» **Texte**

↓↓↓

Et puis, à l’hiver de mes 17 ans, ma forteresse en papier mâché tremble sur ses bases pour le sourire douloureux d’un garçon de ma classe qui, à la veille de vacances scolaires, dans un café de Fontainebleau où nous buvons bières sur bières, où nous évoquons sans trop y croire le bac qui approche, où nous jouons au baby-foot, où les profs en prennent pour leur grade, part prendre son train en oubliant son écharpe. Aujourd’hui, alors que j’écris, plus de quinze ans après, je sais qu’avec un effort dérisoire je retrouverai l’odeur de cette écharpe qui ne m’a pas quitté un instant durant ces vacances de Noël.


Commentaires

Qui dira les ravages de la psychanalyse sur des esprits pas préparés? Ton paragraphe: "Au monde, le masque..... mort peut-être", j'aurais pu l'écrire mot pour mot pour mon compte, avec, en différence je pense, le poids de la culpabilité de connaître ce désir face à l'emprise de la religion sur moi.
Une dernière chose: tu écris très bien.
Écrit par : calystee | 03 février 2009

Il est difficile de lire ce genre de billet sans chercher à faire de parrallèle avec son propre parcours. Le début de ce billet ressemble à ce que j'ai vécu mais je semble avoir été bien plus vite rattrapé par mes inhibitions, je me se suis bloqué, isolé, comme emmuré. Et la suite ne fut pas du tout la même. Comme si de mon côté j'avais passé 6 ans à hiberner.
Quelle savoureuse anecdote que celle de cette écharpe.

↑↑↑

» **Données extraites**
↓↓↓

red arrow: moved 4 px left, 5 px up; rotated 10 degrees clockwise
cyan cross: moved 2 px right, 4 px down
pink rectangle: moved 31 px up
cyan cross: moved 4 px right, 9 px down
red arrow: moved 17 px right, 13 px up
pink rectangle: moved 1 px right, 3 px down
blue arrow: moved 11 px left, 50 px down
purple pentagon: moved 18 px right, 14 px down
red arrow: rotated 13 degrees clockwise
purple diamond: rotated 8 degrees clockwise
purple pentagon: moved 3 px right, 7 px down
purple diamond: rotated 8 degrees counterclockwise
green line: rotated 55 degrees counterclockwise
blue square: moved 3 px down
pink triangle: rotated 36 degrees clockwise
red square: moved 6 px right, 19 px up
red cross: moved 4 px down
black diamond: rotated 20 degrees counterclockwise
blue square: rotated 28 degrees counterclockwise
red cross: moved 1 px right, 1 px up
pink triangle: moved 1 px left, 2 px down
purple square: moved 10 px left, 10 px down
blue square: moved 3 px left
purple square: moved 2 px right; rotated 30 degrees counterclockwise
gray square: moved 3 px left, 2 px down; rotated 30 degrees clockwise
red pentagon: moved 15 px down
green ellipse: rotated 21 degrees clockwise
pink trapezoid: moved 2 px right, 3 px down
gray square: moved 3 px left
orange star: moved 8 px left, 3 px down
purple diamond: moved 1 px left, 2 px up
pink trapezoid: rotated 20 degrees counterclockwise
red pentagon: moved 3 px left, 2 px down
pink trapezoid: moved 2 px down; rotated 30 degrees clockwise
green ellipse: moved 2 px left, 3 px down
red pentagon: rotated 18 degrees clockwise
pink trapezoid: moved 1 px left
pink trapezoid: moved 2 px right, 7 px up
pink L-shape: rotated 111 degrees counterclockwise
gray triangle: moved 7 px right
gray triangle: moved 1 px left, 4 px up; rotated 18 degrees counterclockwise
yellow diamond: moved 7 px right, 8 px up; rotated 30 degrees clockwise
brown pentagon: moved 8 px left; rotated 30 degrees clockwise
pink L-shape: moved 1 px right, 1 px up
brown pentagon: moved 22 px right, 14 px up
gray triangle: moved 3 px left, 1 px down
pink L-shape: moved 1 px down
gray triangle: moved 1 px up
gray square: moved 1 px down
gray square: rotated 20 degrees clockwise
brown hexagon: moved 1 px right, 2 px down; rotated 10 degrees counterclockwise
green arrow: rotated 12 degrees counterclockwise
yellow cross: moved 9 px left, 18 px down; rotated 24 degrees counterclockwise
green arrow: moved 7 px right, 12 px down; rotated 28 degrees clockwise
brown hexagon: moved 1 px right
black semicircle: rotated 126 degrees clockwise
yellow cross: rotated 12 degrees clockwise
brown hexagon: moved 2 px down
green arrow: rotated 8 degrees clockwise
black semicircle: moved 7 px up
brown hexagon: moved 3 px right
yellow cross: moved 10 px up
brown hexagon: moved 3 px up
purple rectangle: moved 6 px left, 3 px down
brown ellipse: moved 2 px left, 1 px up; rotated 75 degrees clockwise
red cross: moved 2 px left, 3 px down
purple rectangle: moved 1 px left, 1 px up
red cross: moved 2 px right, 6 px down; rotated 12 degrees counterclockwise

↑↑↑

» **Série de tâches**
1. Veuillez restituer, dans le texte, le passage qui va de « Écrit par : calystee » jusqu'à « de cette écharpe. ».
2. Répondez brièvement à partir du texte :
(a) À quel âge se situe l'hiver évoqué au début ?
(b) Dans quelle ville se trouve le café mentionné ?
(c) Quelle date figure sous le commentaire signé calystee ?
Les items ne sont d'aucune utilité ici.

» **Tâches résolues**
1.
Écrit par : calystee | 03 février 2009

Il est difficile de lire ce genre de billet sans chercher à faire de parrallèle avec son propre parcours. Le début de ce billet ressemble à ce que j'ai vécu mais je semble avoir été bien plus vite rattrapé par mes inhibitions, je me se suis bloqué, isolé, comme emmuré. Et la suite ne fut pas du tout la même. Comme si de mon côté j'avais passé 6 ans à hiberner.
Quelle savoureuse anecdote que celle de cette écharpe.

2.
(a) 17 ans
(b) Fontainebleau
(c) 03 février 2009